I started seeing a lot of Gmail users asking for help because Outlook stopped syncing. It was perplexing until one client wanted me to fix it for him. While I was looking at his computer, he told me Google sent him an email because someone tried to connect to his account and the email included a list of steps to take to insure the account was secure. He went through the steps and made the changes they suggested. One of the steps was to turn off the allow less secure apps options, which he did. (The "someone" turned out to be himself while using a hotspot.)
Other people said Google sent them an email recommending a security checkup or saying they were using less secure apps or and they took Google's advice to disable less secure apps.
Unfortunately, when less secure apps are not allowed, Outlook can't connect to Gmail servers, unless you also enable two-factor authorization then use an app password in Outlook. (The app password is a one-time use password that can be voided if you suspect it is compromised, without affecting your “real” password.)
My recommendation is to turn off less secure apps and enable two-factor auth. In Gmail's implementation, you'll receive a code by text message to enter when the second authorization screen comes up. If you use an application, such as Outlook, that does not yet support the second authorization, you'll need to use an app password.
To check or change your settings, sign in to Gmail then open your Google account settings. If two-factor authentication is not enabled, the option to allow less secure apps is at the end of the page.
If you enable two-factor authentication, you'll create new app passwords at App passwords. Gmail allows you to revoke individual app passwords, which you can do by clicking the trash can icon to the right of the device name.

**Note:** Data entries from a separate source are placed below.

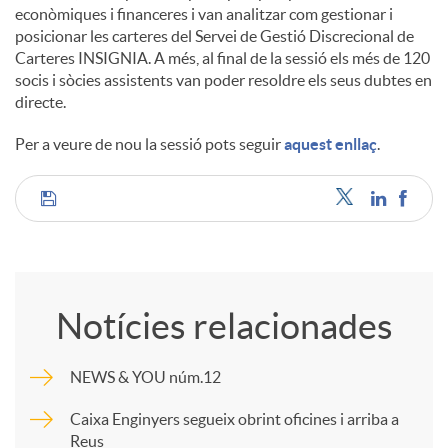
econòmiques i financeres i van analitzar com gestionar i
posicionar les carteres del Servei de Gestió Discrecional de
Carteres INSIGNIA. A més, al final de la sessió els més de 120
socis i sòcies assistents van poder resoldre els seus dubtes en
directe.
Per a veure de nou la sessió pots seguir
aquest enllaç
.
C
o
Notícies relacionades
m
NEWS & YOU núm.12
p
Caixa Enginyers segueix obrint oficines i arriba a
Reus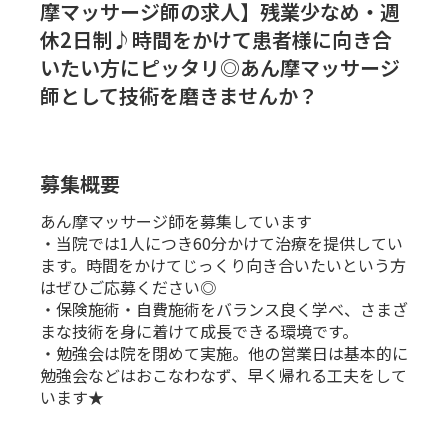
摩マッサージ師の求人】残業少なめ・週
休2日制♪時間をかけて患者様に向き合
いたい方にピッタリ◎あん摩マッサージ
師として技術を磨きませんか？
募集概要
あん摩マッサージ師を募集しています
・当院では1人につき60分かけて治療を提供してい
ます。時間をかけてじっくり向き合いたいという方
はぜひご応募ください◎
・保険施術・自費施術をバランス良く学べ、さまざ
まな技術を身に着けて成長できる環境です。
・勉強会は院を閉めて実施。他の営業日は基本的に
勉強会などはおこなわなず、早く帰れる工夫をして
います★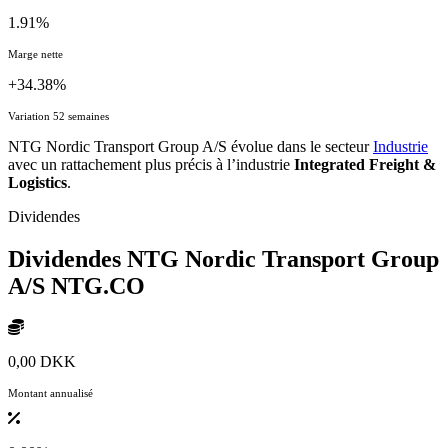
1.91%
Marge nette
+34.38%
Variation 52 semaines
NTG Nordic Transport Group A/S évolue dans le secteur
Industrie
avec un rattachement plus précis à l’industrie
Integrated Freight &
Logistics
.
Dividendes
Dividendes NTG Nordic Transport Group
A/S
NTG.CO
0,00 DKK
Montant annualisé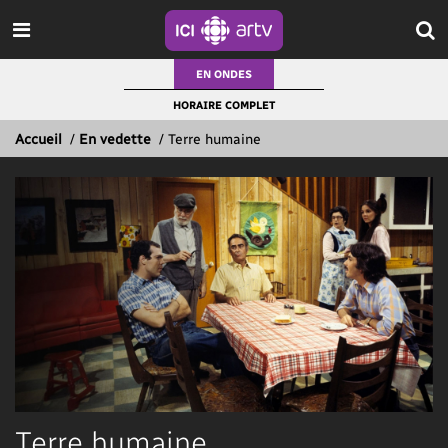
EN ONDES
HORAIRE COMPLET
Accueil
/
En vedette
/
Terre humaine
Terre humaine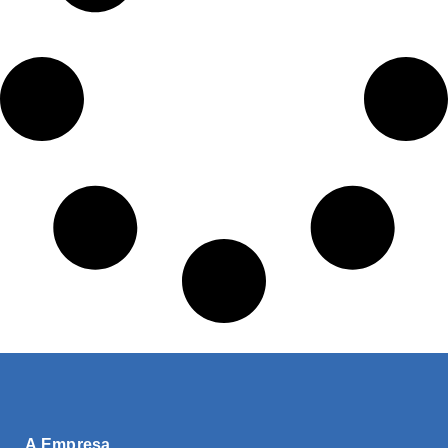
A Empresa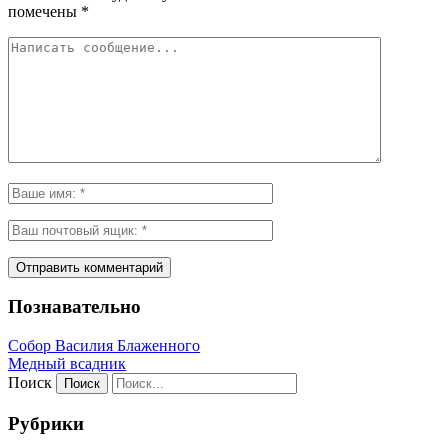
помечены
*
Познавательно
Собор Василия Блаженного
Медный всадник
Поиск
Рубрики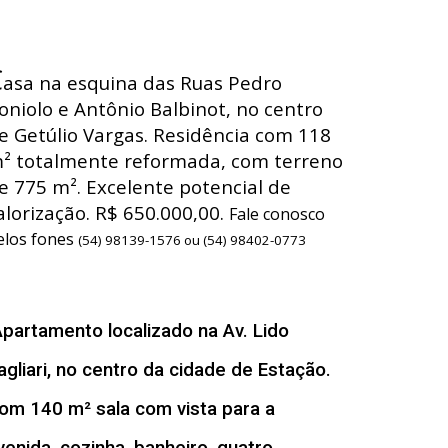
C
asa na esquina das Ruas Pedro
oniolo e Antônio Balbinot, no centro
e Getúlio Vargas. Residência com 118
² totalmente reformada, com terreno
e 775 m². Excelente potencial de
alorização. R$ 650.000,00.
Fale conosco
elos fones
(54) 98139-1576 ou (54) 98402-0773
A
partamento localizado na Av. Lido
agliari, no centro da cidade de Estação.
om 140 m² sala com vista para a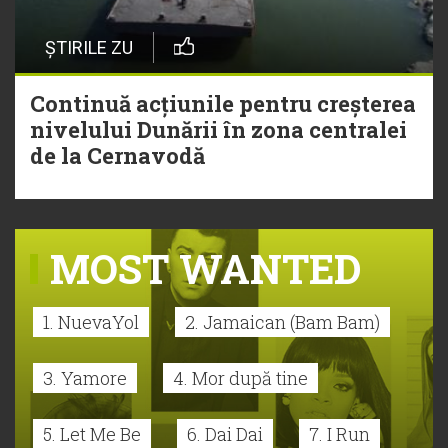
ȘTIRILE ZU
Continuă acțiunile pentru creșterea
nivelului Dunării în zona centralei
de la Cernavodă
MOST WANTED
1. NuevaYol
2. Jamaican (Bam Bam)
3. Yamore
4. Mor după tine
5. Let Me Be
6. Dai Dai
7. I Run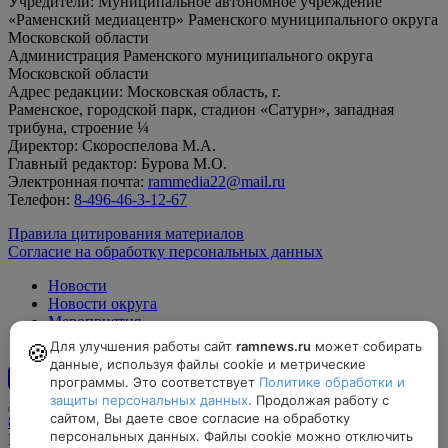
Учредители: Муниципальное автономное учреждение
«Раменский медиацентр» Раменского муниципального округа
Московской области
Администрация Раменского муниципального округа
Московской области
Адрес редакции: Московская область, г.
Раменское, городской парк, стадион «Сатурн», западная
трибуна, строение ¼
Директор: Скороспелова М.А.
Главный редактор: Бурова М.О.
Электронная почта:
rammedia22@mail.ru
Телефон:
8-496-46-3-12-67
Правила цитирования материалов
Согласие на обработку персональных данных
Новости
Новости округа
Мероприятия
Официально
Для улучшения работы сайт
ramnews.ru
может собирать
🍪
данные, используя файлы cookie и метрические
программы. Это соответствует
Политике обработки и
12+
защиты персональных данных
. Продолжая работу с
сайтом, Вы даете свое согласие на обработку
8-496-46-3-12-67, rammedia22@mail.ru
персональных данных. Файлы cookie можно отключить
Московская область, г. Раменское, городской парк, стадион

In my experience with Gmail, their implememation of two-factor authorization is not annoying at all and retains the authorization. It doesn't request re-authorization often, which makes using an app password fairly painless. If you use public hotspots, you should enable two-factor.
If you choose to allow less secure apps, is it really insecure? No, it's just not as secure as using the newer OAuth protocol to login. Less secure apps use plain username/password authentication to access an account instead of OAuth 2.0. The username password should be transferred in a secure channel but there may be points where a sniffer could pick it up.